Start of PROVIDED DATA

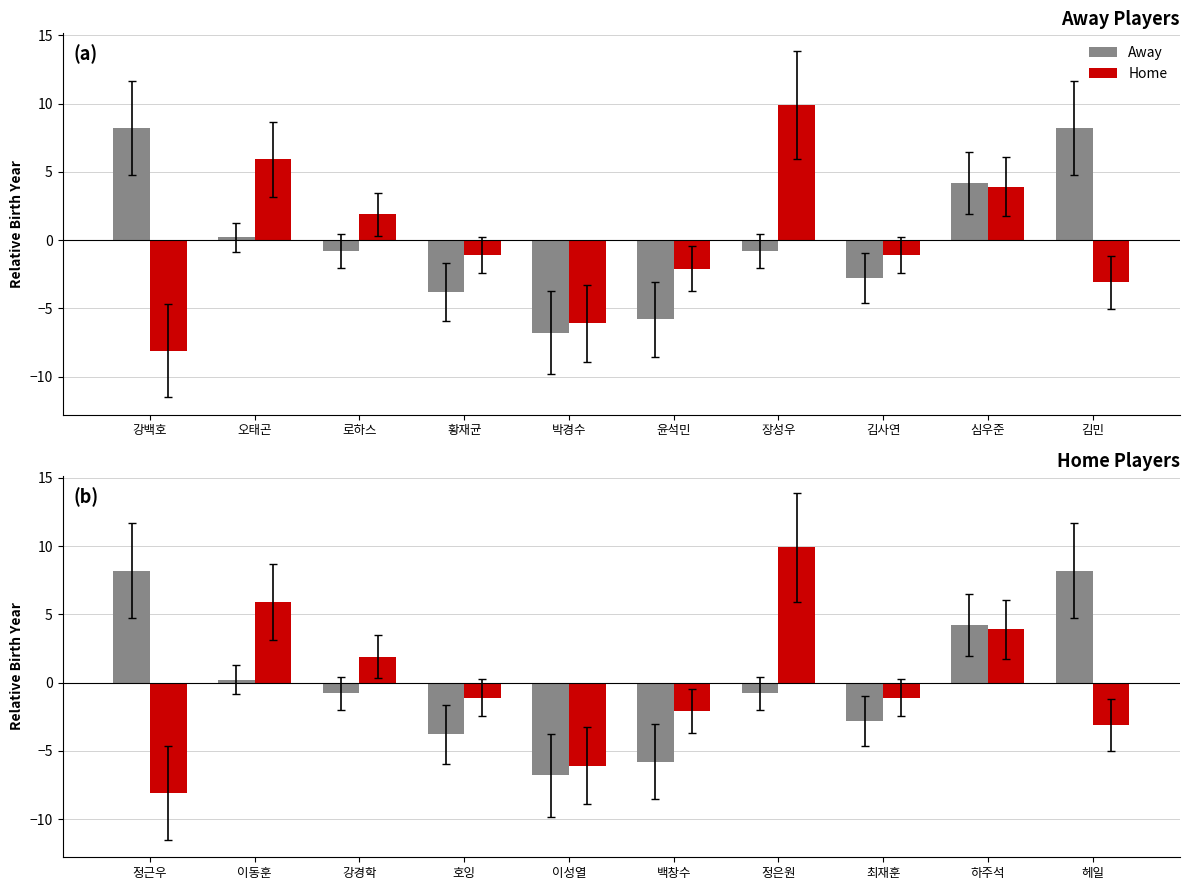

What is the total value across all series at 강경학?

1.1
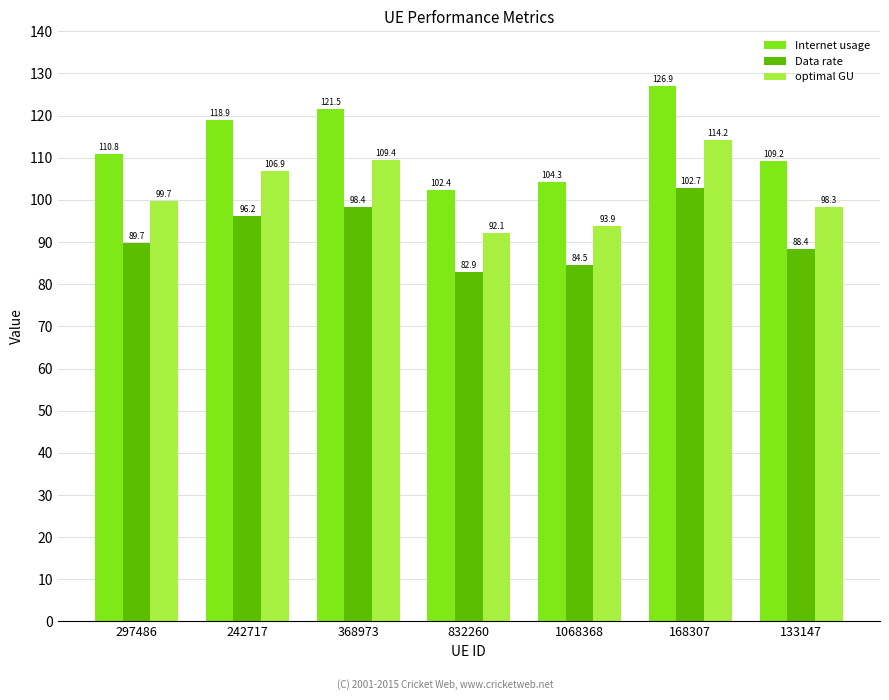

What is the approximate value of Data rate at 368973?

98.4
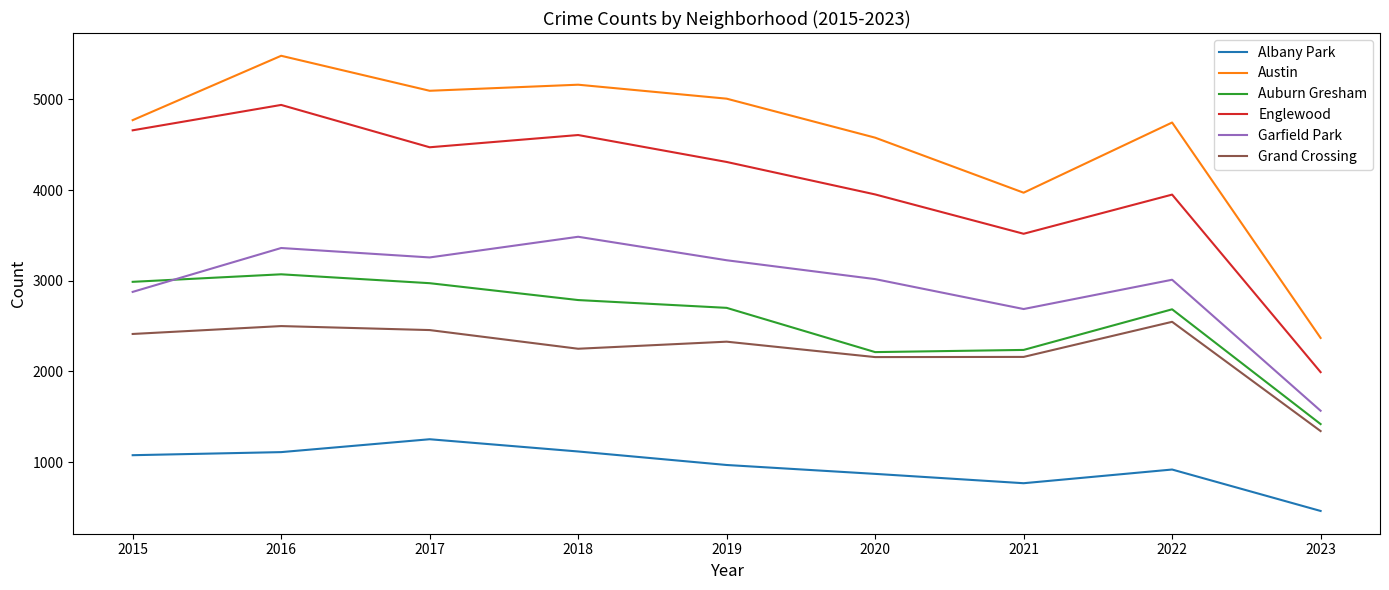

Is the value of Auburn Gresham at 2022 greater than the value of Austin at 2019?

No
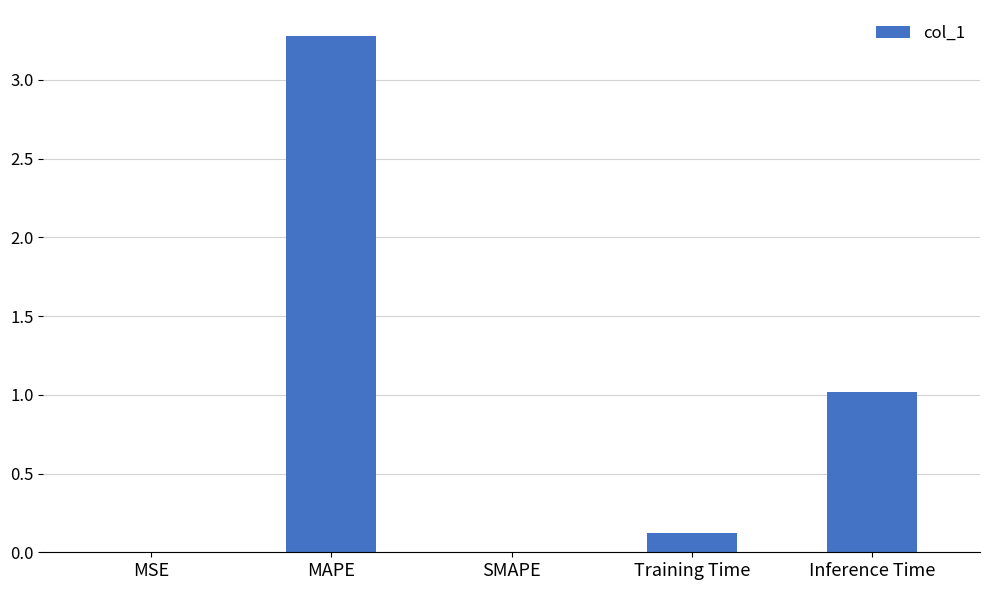

At which label is the value closest to 1?

Inference Time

End of PROVIDED DATA

• EXERCISE BRIEF:
Give the lines of the rows above as a numbered list, skipping blank lines and leaving out the pictures.

• ANSWER BOX:
1. What is the total value across all series at 강경학?
2. 1.1
3. What is the approximate value of Data rate at 368973?
4. 98.4
5. Is the value of Auburn Gresham at 2022 greater than the value of Austin at 2019?
6. No
7. At which label is the value closest to 1?
8. Inference Time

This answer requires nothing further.